In recent years Seochon was threatened by reckless development. Fouser’s heart broke at the thought of old Seochon being bulldozed to the ground ostensibly in the name of redevelopment and progress. This prompted him to roll up his sleeves to keep Seochon intact. He could not just sit idly by and watch the charms of the past be destroyed. The Seochon Neighborhood Society mainly comprises residents of Seochon. They hold biweekly meetings to collect information on their village and discuss ways to preserve it.

This June marks the first anniversary of the founding of the society. Its members plan to publish a historical map of Seochon and explore every corner of the neighborhood. They will also get the society registered as a nongovernmental organization (NGO). Fortunately, Seoul City has instituted protections for some Hanok districts.

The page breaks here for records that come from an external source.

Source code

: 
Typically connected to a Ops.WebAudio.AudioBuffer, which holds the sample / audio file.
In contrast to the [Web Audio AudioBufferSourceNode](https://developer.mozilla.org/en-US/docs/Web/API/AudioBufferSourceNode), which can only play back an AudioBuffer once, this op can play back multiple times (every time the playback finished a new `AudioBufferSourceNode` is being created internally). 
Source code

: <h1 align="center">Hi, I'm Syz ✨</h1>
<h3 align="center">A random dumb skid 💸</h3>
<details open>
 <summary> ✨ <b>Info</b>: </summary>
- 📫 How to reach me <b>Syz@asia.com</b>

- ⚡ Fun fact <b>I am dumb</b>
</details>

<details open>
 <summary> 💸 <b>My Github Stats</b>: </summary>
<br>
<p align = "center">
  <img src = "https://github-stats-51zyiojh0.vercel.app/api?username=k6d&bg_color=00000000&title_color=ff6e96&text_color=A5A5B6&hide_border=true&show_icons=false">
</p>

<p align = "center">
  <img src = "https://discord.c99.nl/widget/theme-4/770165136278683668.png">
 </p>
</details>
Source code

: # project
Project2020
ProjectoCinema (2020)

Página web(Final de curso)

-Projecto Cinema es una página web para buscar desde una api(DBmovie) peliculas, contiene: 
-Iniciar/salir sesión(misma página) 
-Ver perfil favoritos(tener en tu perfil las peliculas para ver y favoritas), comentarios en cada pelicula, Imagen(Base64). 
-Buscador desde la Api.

The magic of the Hanok madang

Robert J. Fouser lives in a Hanok, not in Seochon but in the Bukchon Hanok Village, a neighborhood between the two palaces of Gyeongbokgung and Changdeokgung. He had lived in Seochon for one year, but left three years ago due to his disappointment with the myopic development of the area in a craze to make money through real estate. Bukchon has been subject to more rigorous zoning regulation than Seochon, so its Hanoks are better preserved.

His Hanok has three rooms and a courtyard of a sort in the middle called a madang. A Hanok in the Seoul area is usually in a ㄷ-shape or ㅁ-shape, and the enclosed space is a madang. Not found in Western houses, the madang in the middle is a third space that has seemingly magical qualities about it. In a Western house, indoor and outdoor spaces are clearly divided, but a madang can be both an indoor and outdoor area. This affords great convenience in many respects. He uses his madang to grow trees and greens and keep a dog.

“I used to live with another person in the same house with the madang between us,” recalls Fouser. “Since a madang is a shared space and divides the house into two independent spaces, we lived together comfortably. When my foreign friends come to Korea, I invite them to stay at my place, and they love it.”

Saying he knows every nook and cranny of Seochon like the back of his palm, he guides your reporter here and there through the neighborhood, pointing out its quaint charms. He sometimes stops in front of a house and boasts that friends live there. When he says he is moving back to Seochon later this year, his face beams with a broad smile.